This past Tuesday, Nikki and I ran 18 miles. That means, we only have one more “long run” to complete before the marathon: next weekend we are running 20 miles. That also means, THERE ARE ONLY 25 DAYS TO GO BEFORE THE MARATHON!!!
And: NEXT WEEK WE ARE RUNNING 20 MILES!!!
I’m freaking out!
But let me backtrack a bit.
Okay, last week, we did 16 miles. 16 seems like such a quaint number now. In reality, the 16 was actually much more arduous than the 18, because for a couple of bitter miles, right at the turnaround, we ran against really, really strong headwinds. That it sucked is the understatement of all time </hyperbole>. But it did suck. I remember, at one point, making some kind off offhanded comment about it to Nikki and she laughed that terrifying shrill hyena laugh of the borderline insane. Later (these two miles seemed to go on for about 20 marathons), we jokingly tried to punch the wind to lighten things up a bit, but it was too exhausting.
What’s funny is that at one point, early on, I fancied a notion about running longer than 16 miles that day. But the reality was, when Nikki announced that there were two miles to go, I was like: “Two more miles? Oh my god, you’ve got to be fucking kidding me.” As I slogged and slogged and slogged.
So, what pushes me forward? Well, my feet, really. Sometimes that’s it. My head says no no no but my feet just go go go. That and, I like to give myself little milestones to reach along the way. Since lately we’ve been doing our long runs on the lakefront path, this usually goes like “North Avenue Bridge” “Fullerton!” “Belmont!” “Waveland Park!” “Cricket Hill!” “Foster Beach!” “Edgewater Hotel!” and so on. It’s like one milestone propels me to the next.
The other thing that has been helping is something I picked up from the book, Born to Run. This is, whenever I am scuffling along, I repeat to myself the mantra “easy. light. easy. light.” This is something El Caballo Blanco (RIP) taught the narrator of the book, although in its original form it had three parts: “easy,” “light” and “fast.” (I hope I am remembering this right). The idea was, go in that order, because sometimes easy is all you can manage, and that will be okay. Sometimes easy is hard enough to manage. In the last two miles of my 16-mile run, that was definitely the case. Running against such strong gusts of winds emptied my tank.

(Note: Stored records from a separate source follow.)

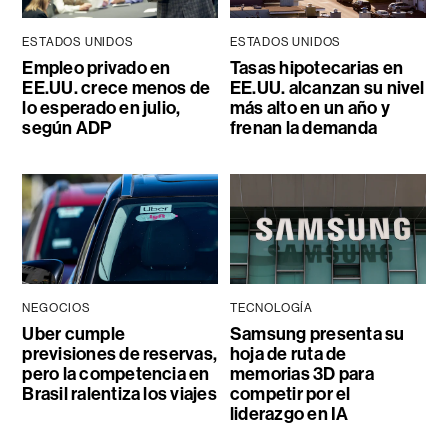
ESTADOS UNIDOS
ESTADOS UNIDOS
Empleo privado en
Tasas hipotecarias en
EE.UU. crece menos de
EE.UU. alcanzan su nivel
lo esperado en julio,
más alto en un año y
según ADP
frenan la demanda
NEGOCIOS
TECNOLOGÍA
Uber cumple
Samsung presenta su
previsiones de reservas,
hoja de ruta de
pero la competencia en
memorias 3D para
Brasil ralentiza los viajes
competir por el
liderazgo en IA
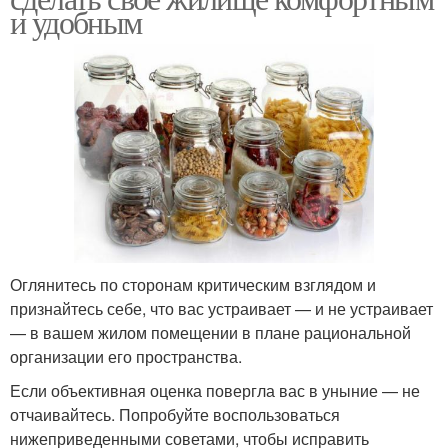
и удобным
Оглянитесь по сторонам критическим взглядом и
признайтесь себе, что вас устраивает — и не устраивает
— в вашем жилом помещении в плане рациональной
организации его пространства.
Если объективная оценка повергла вас в уныние — не
отчаивайтесь. Попробуйте воспользоваться
нижеприведенными советами, чтобы исправить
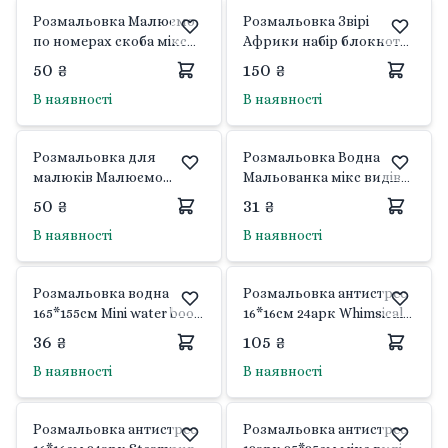
Розмальовка Малюємо
Розмальовка Звірі
по номерах скоба мікс
Африки набір блокнот
видів PM-62 Апельсин
на спіралі 12 арк фарба 6
50 ₴
150 ₴
кол олівці воскові 8шт в
В наявності
В наявності
блістері 31*21см 003
Китай
Розмальовка для
Розмальовка Водна
малюків Малюємо
Мальованка мікс видів
пальчиком і
РМ-43 Апельсин
50 ₴
31 ₴
долоньками скоба мікс
В наявності
В наявності
видів PM-72 Апельсин
Розмальовка водна
Розмальовка антистрес
165*155см Mini water book
16*16см 24арк Whimsical
мікс видів РМ-95
Fantasy 9133-23379 Фреш
36 ₴
105 ₴
Апельсин
В наявності
В наявності
Розмальовка антистрес
Розмальовка антистрес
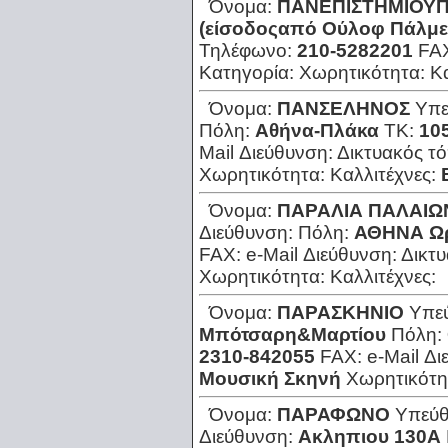
Όνομα:
ΠΑΝΕΠΙΣΤΗΜΙΟΥ
(είσοδοςαπό Ούλοφ Πάλμε
Τηλέφωνο:
210-5282201
FA
Κατηγορία:
Χωρητικότητα:
Κ
Όνομα:
ΠΑΝΣΕΛΗΝΟΣ
Υπε
Πόλη:
Αθήνα-Πλάκα
ΤΚ:
10
Mail Διεύθυνση:
Δικτυακός τ
Χωρητικότητα:
Καλλιτέχνες:
Όνομα:
ΠΑΡΑΛΙΑ ΠΑΛΑΙ
Διεύθυνση:
Πόλη:
ΑΘΗΝΑ Ω
FAX:
e-Mail Διεύθυνση:
Δικτ
Χωρητικότητα:
Καλλιτέχνες:
Όνομα:
ΠΑΡΑΣΚΗΝΙΟ
Υπε
Μπότσαρη&Μαρτίου
Πόλη:
2310-842055
FAX:
e-Mail Δ
Μουσική Σκηνή
Χωρητικότη
Όνομα:
ΠΑΡΑΦΩΝΟ
Υπεύθ
Διεύθυνση:
Ακληπιου 130Α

Over the week, I was able to manage more of my shorter conditioning runs, and when it came time to run the 18-miler, we specifically chose the day with the lightest wind forecast. In fact, it was a lovely, cool, sunny spring day with very light wind. Ideal conditions.
To work in the extra miles, we included a short run around the perimeter of Lincoln Park Zoo, so we got to see camels and llamas and cows and ponies while we were running, which was neat. This time, the running felt like a breeze and I was happy and energetic. At about ten-miles I downed one of these all natural honey-based energy goo gels which was disgusting but did the trick in terms of supercharging my energy. It was only when we got to mile 17 (mile 17!) that I started to falter. Nikki, who’d picked up her pace like the speedy little rabbit she is, yelled back to me: “only one more mile!”.
“Only one more mile,” I thought. “Hoo-ey!” I followed Nikki’s lead. But then, where I thought she was going to stop, she kept going. It wasn’t a mile yet? I followed her around a bend. “Seriously?” I started to grumble. She kept running. “No way. That has to have been a mile!” But she kept on truckin’.
“Okay,” I told myself, “stop griping and just keep going. Just do it!” and not to be a shill for Nike, but that worked. “Just do it. Just do it. Just do it.” And, I made it. Approximate time, 3 hours and 38 minutes.
What about my painkle, you ask? Well, that’s what Advil and ice packs are for.
Now, I want to take just a brief moment to reality check myself. Okay, prior to Jan. 2, I had never run longer than 3.12 miles nonstop at one time. Just a year earlier, I’d never even run a 5k non-stop; I always walked part of it. But somehow, despite a certain amount of bad behavior, occasional bouts in discipline, and an uncooperative posterior tibilais tendon, I have gotten my self to this point. It’s almost unreal to me. But, I still have my two biggest challenges yet to come: the 20 mile run, and the marathon itself. Did I mention I am kind of freaked out? Time to kick up the motivation and inspiration quotient. Whee! Here we go!